_Work required_
Lines to return, exactly: from the line with "M1099,122l23,20" to the line with "M1195,838l2,33" in the entries below, both included.

_Saved data entries_
────────────────

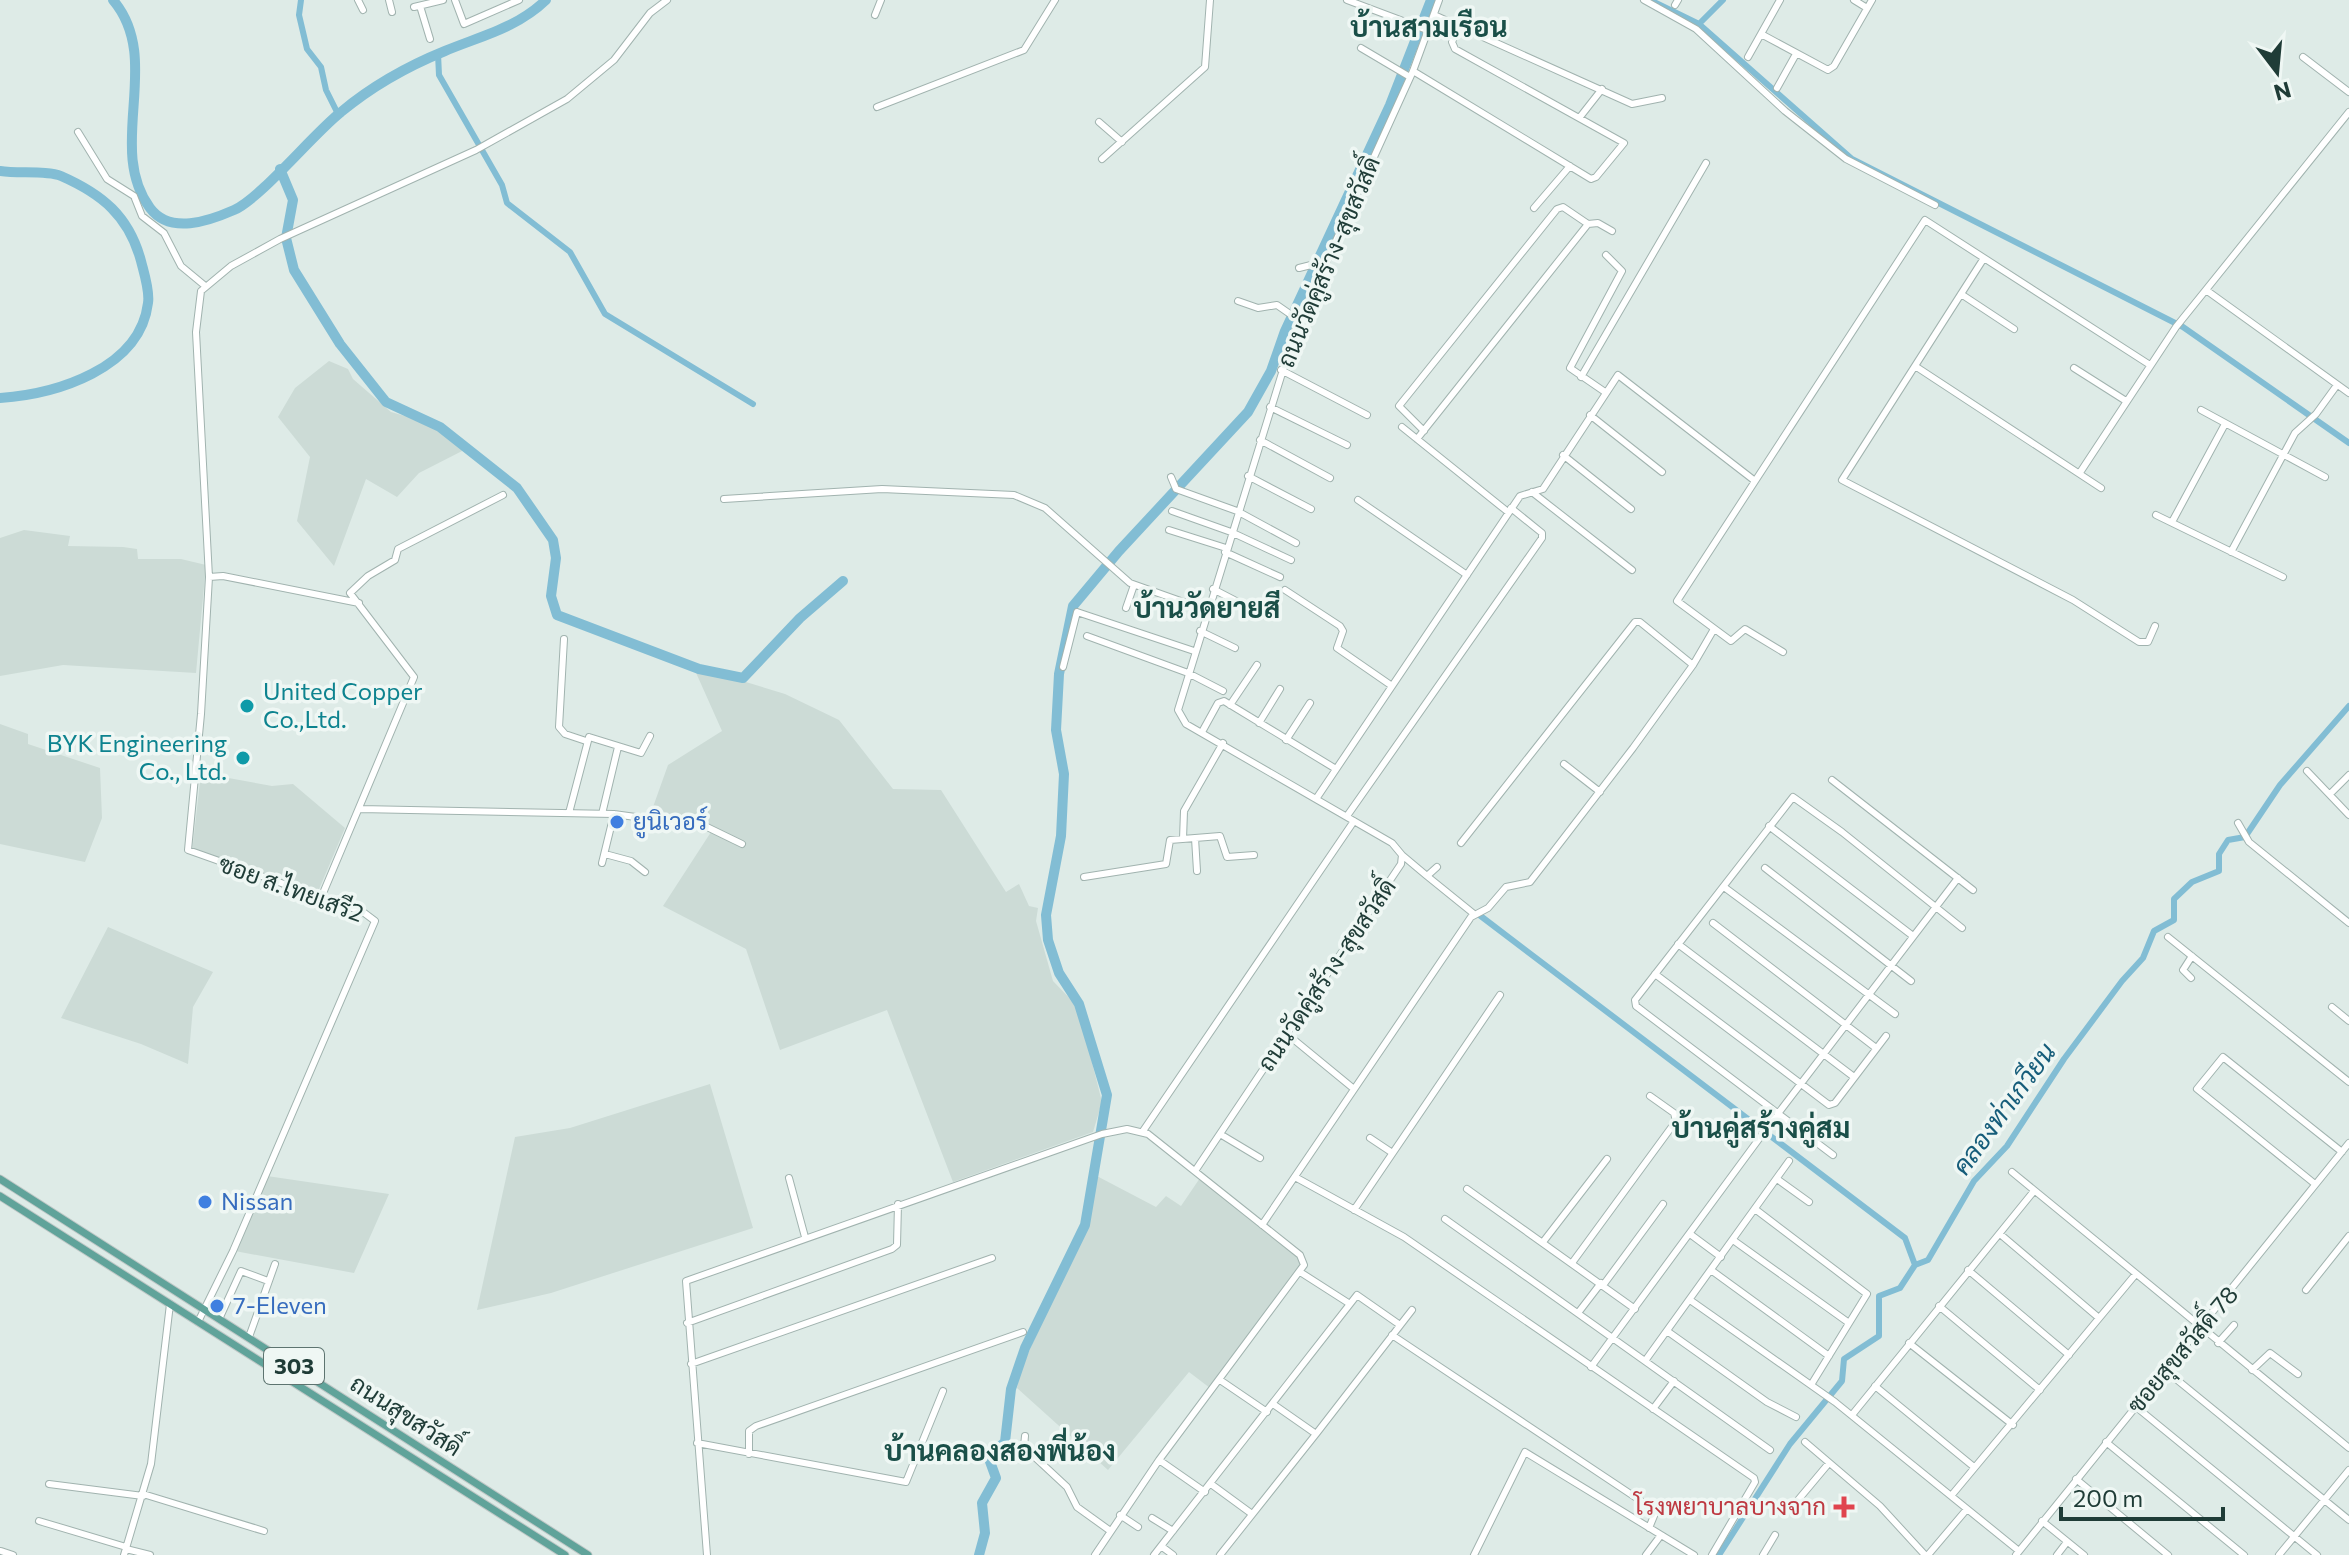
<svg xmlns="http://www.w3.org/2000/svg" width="2349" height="1555" font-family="Commissioner,Sarabun,sans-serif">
  <rect width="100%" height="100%" fill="#deebe7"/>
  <path fill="#ccdbd6" d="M329,361l19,8 5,10 38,33 35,10 40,27 -47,24 -22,24 -31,-18 -32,87 -37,-45 13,-64 -32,-40 17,-29z
    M24,530l46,6 -2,10 55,1 14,2 1,10h43l25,6 -10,108 -133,-8 -63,11v-138z
    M693,666l92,28 54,26 54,69 48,1 65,102 13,-8 10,22 9,2 -2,13 17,60 25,26 24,95 -9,30 -140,50 -66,-172 -107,40 -34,-101 -83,-43 48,-74 -63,-11 20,-56 54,-34z
    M0,724l28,10v10l72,24 2,50 -17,44 -85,-18z
    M201,773l71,13 21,-2 52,44 -28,66 -125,-42z
    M108,927l105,45 -20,35 -5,57 -47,-20 -80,-26z
    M710,1084l43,144 -202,65 -74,17 38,-173 55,-9z
    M1093,1174l63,33 10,-11 15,10 19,-28 100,80 -1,9 -89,121 -21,-16 -81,98 -91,-82 4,-19 56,-124z
    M267,1176l122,18 -35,79 -119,-22z"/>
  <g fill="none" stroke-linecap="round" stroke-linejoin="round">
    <path stroke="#82bdd4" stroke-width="6" d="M301,0l-2,15 8,34 14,18 5,23 12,24
      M1650,0l49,24 153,135 331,168 166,116
      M1699,24l24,-24
      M438,54l1,21 63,110 5,18 63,49 35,62 148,90
      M1478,914l427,324 10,27
      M1719,1555l71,-111 52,-63 2,-22 35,-23v-40l21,-8 15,-23 13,-5 46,-79 33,-35 57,-87 58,-78 21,-23 11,-27 20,-11v-21l18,-17 27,-11v-17l9,-14 17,-3 35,-52 69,-79"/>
    <path stroke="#82bdd4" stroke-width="10" d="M113,0c51,60 -8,147 37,208 20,27 59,13 84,2 27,-12 79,-76 107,-98 30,-25 67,-46 104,-61 36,-15 72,-23 101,-51
      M280,169l13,31 -7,38 8,32 46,74 46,58 54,25 77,61 36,52 3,18 -5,38 6,19 142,54 44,9 57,-60 43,-37
      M0,171c17,3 47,-1 61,5 41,18 68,40 80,85 3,12 9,30 7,42 -8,66 -92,91 -148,95
      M979,1555l6,-22 -3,-30 14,-25 -8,-22 17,-14 6,-53 14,-41 60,-123 22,-130 -28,-91 -20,-31 -11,-33 -2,-25 15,-79 3,-62 -8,-44 3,-56 14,-68 46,-55 129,-139 23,-41 14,-40 105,-226 41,-105"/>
    <g stroke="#a1b3af" stroke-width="8">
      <path id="minor" d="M358,0l5,10
        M389,0l3,12
        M455,0l9,24 55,-24
        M1347,0l80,30
        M1644,0l52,29 89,82 61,48 89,46
        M1854,0l13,8
        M1675,5l3,-5
        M420,6l10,33
        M414,7l29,-7
        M875,15l6,-15
        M1434,15l198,89 30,-6
        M1761,34l67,36 6,-4 38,-66
        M1361,48l49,29
        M1748,57l32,-57
        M2303,57l46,35
        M1413,71l178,108 5,-2 28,-34 -169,-94 -3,-7 7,-16
        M1777,88l19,-34
        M877,107l147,-57 31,-50
        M1580,117l22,-28
        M1099,122l23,20
        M78,132l29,47 27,17 8,20 22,17 17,33 23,19
        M1102,159l103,-92 5,-67
        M1534,208l36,-42
        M1984,258l-142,222 231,120 66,42h9l7,-16
        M1299,268l12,-3 10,4
        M2206,290l143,103
        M1961,294l53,35
        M1238,301l20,7 19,-3 23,16
        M1915,366l186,122
        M2074,368l52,33
        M1281,370l86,45
        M1581,377l125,-214
        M1605,392l-35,-24 52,-97 -16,-16
        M1270,407l77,38
        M2201,410l124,67
        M1590,415l72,57
        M1402,427l106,85
        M1424,431l-25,-25 158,-197 6,-2 25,17 10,-1 14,8
        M1417,439l171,-215
        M1260,440l70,38
        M1563,455l68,54
        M2081,471l95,-144 173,-215
        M1248,476l63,33
        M1171,477l5,12 61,22 59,32
        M1532,492l100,78
        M724,499l158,-10 132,6 31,13 85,75 76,27
        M1358,500l109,75
        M1172,511l59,21 60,28
        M2156,515l127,62
        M2172,522l53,-98
        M1169,530l57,18
        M1225,552l55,25
        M2231,552l64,-119 21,-19 21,-29
        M209,577l14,-1 136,27
        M1213,589l50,26
        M1285,590l55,36 3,5 -6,17 55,38
        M1126,608l8,-23
        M1200,631l35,17
        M1087,636l101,37 35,18
        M564,639l-5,88 6,7 21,7
        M1783,652l-38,-23 -14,12 -54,-40 248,-381 225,145
        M1063,667l14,-55 117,39
        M1230,705l27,-40
        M1259,723l21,-34
        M1202,732l16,-29 6,-2 112,68
        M1286,740l24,-37
        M1564,764l36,28
        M2307,771l42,44
        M1832,780l141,110
        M2330,794l19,-19
        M1316,799l204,-303 23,-7 75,-114 137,106
        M360,809l254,5 93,13 35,17
        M569,813l20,-76 52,16 9,-17
        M602,814l16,-67
        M1347,816l195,-278v-5l-31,-25
        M2238,823l11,19 100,81
        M1769,826l144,110
        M1195,838l2,33
        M1183,839l1,-28 39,-68
        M1461,843l174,-221h5l53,43
        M605,854l26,7 14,11
        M1402,855l25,21 10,-9
        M602,863l12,-49
        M1765,868l146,113
        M1427,876l47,38
        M1084,877l82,-13 4,-24 50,-4 7,21 27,-2
        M1724,887l171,127
        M321,898l93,-221 -64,-84 18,-17 27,-16 3,-11 105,-54
        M1713,923l163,125
        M2168,937l181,145
        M1678,944l176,133
        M1655,974l174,131 6,-2 51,-67
        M2191,978l-8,-8 9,-14
        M2332,1007l17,14
        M1287,1034l67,55
        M1143,1131l211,-310
        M1220,1134l40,24
        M1370,1138l21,14
        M1833,1155l-197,-149 -1,-6 158,-203 49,35 120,96
        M1195,1171l206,-307 1,-9 -10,-12 -206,-119 -8,-14 117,-379 118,-260 26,-71
        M2012,1172l337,276
        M1295,1177l109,60 350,241 1,4 -43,73
        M789,1178l16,59
        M1777,1179l32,23
        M2315,1184l-118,-95 26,-32 119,95
        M1467,1189l168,120
        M1755,1209l112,85 -56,91
        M1354,1210l146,-215
        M1445,1219l325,231
        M1262,1225l209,-308 17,-9 18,-21 24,-5 103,-134 60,-83 21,-36
        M1690,1234l31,23
        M2000,1234l99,84
        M1733,1240l116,83
        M1543,1242l64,-83
        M1572,1263l104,-142 -2,-8 -24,-17
        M1711,1270l118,86
        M1968,1270l101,85
        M1300,1272l50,32
        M1604,1284l59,-80
        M2306,1290l43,-54
        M1690,1300l145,102 184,149
        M1939,1306l101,84
        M1578,1313l23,-30
        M220,1317l21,-46 27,10
        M198,1322l35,-71 142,-330 -12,-9 -175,-62 13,-136 8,-137 -13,-245 5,-41 30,-25 49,-27 196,-89 91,-51 47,-39 36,-47 17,-13
        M687,1323l205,-74 5,-4 1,-41
        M1667,1331l100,71 29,15
        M1392,1335l264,176 -7,17
        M249,1337l26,-73
        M1909,1343l104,82
        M2218,1343l16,-18
        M1645,1361l144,-200
        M691,1364l301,-106
        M1591,1367l176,-239 191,-250
        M2165,1370l184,150
        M2252,1370l18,-17 28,21
        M1220,1380l47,32
        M1875,1386l99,81
        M2135,1406l182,149
        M1653,1409l21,-28
        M1852,1415l182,-224
        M1316,1434l96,-124
        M1025,1436l-1,11 43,40 10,20 32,23
        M1805,1442l75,64 45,49
        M2106,1442l138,113
        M697,1443l209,39 37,-91
        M749,1454v-23l7,-5 267,-94
        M1159,1460l46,32
        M2076,1479l92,76
        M49,1484l94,12
        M1211,1484l41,30
        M143,1494l121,37
        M1951,1496l184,-221
        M1798,1500l31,-37
        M1120,1515l18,12
        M1152,1518l21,13
        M39,1521l87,26
        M2042,1521l42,34
        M1161,1546l12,9
        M126,1549l24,6
        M1,1551l12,4
        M124,1555l27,-91 19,-160
        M707,1555l-21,-274 416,-147 25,-5 21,5 152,121 4,10 -145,195 -64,95
        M1154,1555l203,-260 43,30
        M1220,1555l96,-121 -43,-30
        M1474,1555l51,-103 169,103
        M1646,1555l15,-20
        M1763,1555l12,-20
        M1928,1555l39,-46
        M2016,1555l333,-412
        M2057,1555l10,-13
        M2279,1555l70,-85"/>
    </g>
    <g stroke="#c0c8c7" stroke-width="9">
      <path id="major" d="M0,1179l588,376
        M0,1196l565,359"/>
    </g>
    <use href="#minor" stroke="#fff" stroke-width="6"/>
    <use href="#major" stroke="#60a39a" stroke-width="7"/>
  </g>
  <g fill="#0f9aa8" stroke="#eff7f4" stroke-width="3">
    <circle cx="247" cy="706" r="8"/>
    <circle cx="243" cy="758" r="8"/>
  </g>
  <g fill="#3f7fe0" stroke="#eff7f4" stroke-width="3">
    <circle cx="617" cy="822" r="8"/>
    <circle cx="205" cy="1202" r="8"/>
    <circle cx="217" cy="1306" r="8"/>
  </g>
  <path fill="#e0444e" stroke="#eff7f4" stroke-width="3" d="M1840 1495h8v8h8v8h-8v8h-8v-8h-8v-8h8z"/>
  <g text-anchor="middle" stroke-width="7" stroke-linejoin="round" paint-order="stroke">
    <rect fill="#eff7f4" stroke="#5d7470" stroke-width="2" x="264" y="1348" width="60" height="36" rx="6"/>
    <g font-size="22" font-weight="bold" fill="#1f3c37">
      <text x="294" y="1374">303</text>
    </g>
    <g font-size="24" fill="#1f3c37" stroke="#eff7f4">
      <text transform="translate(1329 262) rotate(-67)" y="8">ถนนวัดคู่สร้าง-สุขสวัสดิ์</text>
      <text transform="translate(291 889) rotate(20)" y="8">ซอย ส.ไทยเสรี2</text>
      <text transform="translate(1327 975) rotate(-56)" y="8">ถนนวัดคู่สร้าง-สุขสวัสดิ์</text>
      <text transform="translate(2183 1350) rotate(-50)" y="8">ซอยสุขสวัสดิ์ 78</text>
      <text transform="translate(406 1416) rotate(33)" y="8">ถนนสุขสวัสดิ์</text>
    </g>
    <g font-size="24" fill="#0d838f" stroke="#eff7f4" text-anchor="start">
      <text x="263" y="700">United Copper<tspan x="263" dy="28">Co.,Ltd.</tspan></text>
      <text x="227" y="752" text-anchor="end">BYK Engineering<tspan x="227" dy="28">Co., Ltd.</tspan></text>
    </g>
    <g font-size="24" fill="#366cbe" stroke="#eff7f4" text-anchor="start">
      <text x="633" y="830">ยูนิเวอร์</text>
      <text x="221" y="1210">Nissan</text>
      <text x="233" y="1314">7-Eleven</text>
    </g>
    <g font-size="24" fill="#be3a42" stroke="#eff7f4" text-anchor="end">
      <text x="1826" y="1515">โรงพยาบาลบางจาก</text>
    </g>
    <g font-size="26" font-style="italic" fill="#165d7a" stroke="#eff7f4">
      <text transform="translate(2004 1109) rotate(-54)" y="9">คลองท่าเกวียน</text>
    </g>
    <g font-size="28" font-weight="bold" fill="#1a4f48" stroke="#eff7f4">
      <text x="1429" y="37">บ้านสามเรือน</text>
      <text x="1207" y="618">บ้านวัดยายสี</text>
      <text x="1761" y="1138">บ้านคู่สร้างคู่สม</text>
      <text x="1000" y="1461">บ้านคลองสองพี่น้อง</text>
    </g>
  </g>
  <g transform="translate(2277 72) rotate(164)" stroke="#eff7f4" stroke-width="6" paint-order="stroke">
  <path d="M0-6L14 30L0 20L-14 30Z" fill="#1f3c37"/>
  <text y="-12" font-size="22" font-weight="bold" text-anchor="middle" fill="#1f3c37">N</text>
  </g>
  <path d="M2061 1507v12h162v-12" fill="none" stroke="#1f3c37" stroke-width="4"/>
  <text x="2073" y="1507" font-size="24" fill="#1f3c37" stroke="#eff7f4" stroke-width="6" paint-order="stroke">200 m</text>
</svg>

────────────────

_Result_
        M1099,122l23,20
        M78,132l29,47 27,17 8,20 22,17 17,33 23,19
        M1102,159l103,-92 5,-67
        M1534,208l36,-42
        M1984,258l-142,222 231,120 66,42h9l7,-16
        M1299,268l12,-3 10,4
        M2206,290l143,103
        M1961,294l53,35
        M1238,301l20,7 19,-3 23,16
        M1915,366l186,122
        M2074,368l52,33
        M1281,370l86,45
        M1581,377l125,-214
        M1605,392l-35,-24 52,-97 -16,-16
        M1270,407l77,38
        M2201,410l124,67
        M1590,415l72,57
        M1402,427l106,85
        M1424,431l-25,-25 158,-197 6,-2 25,17 10,-1 14,8
        M1417,439l171,-215
        M1260,440l70,38
        M1563,455l68,54
        M2081,471l95,-144 173,-215
        M1248,476l63,33
        M1171,477l5,12 61,22 59,32
        M1532,492l100,78
        M724,499l158,-10 132,6 31,13 85,75 76,27
        M1358,500l109,75
        M1172,511l59,21 60,28
        M2156,515l127,62
        M2172,522l53,-98
        M1169,530l57,18
        M1225,552l55,25
        M2231,552l64,-119 21,-19 21,-29
        M209,577l14,-1 136,27
        M1213,589l50,26
        M1285,590l55,36 3,5 -6,17 55,38
        M1126,608l8,-23
        M1200,631l35,17
        M1087,636l101,37 35,18
        M564,639l-5,88 6,7 21,7
        M1783,652l-38,-23 -14,12 -54,-40 248,-381 225,145
        M1063,667l14,-55 117,39
        M1230,705l27,-40
        M1259,723l21,-34
        M1202,732l16,-29 6,-2 112,68
        M1286,740l24,-37
        M1564,764l36,28
        M2307,771l42,44
        M1832,780l141,110
        M2330,794l19,-19
        M1316,799l204,-303 23,-7 75,-114 137,106
        M360,809l254,5 93,13 35,17
        M569,813l20,-76 52,16 9,-17
        M602,814l16,-67
        M1347,816l195,-278v-5l-31,-25
        M2238,823l11,19 100,81
        M1769,826l144,110
        M1195,838l2,33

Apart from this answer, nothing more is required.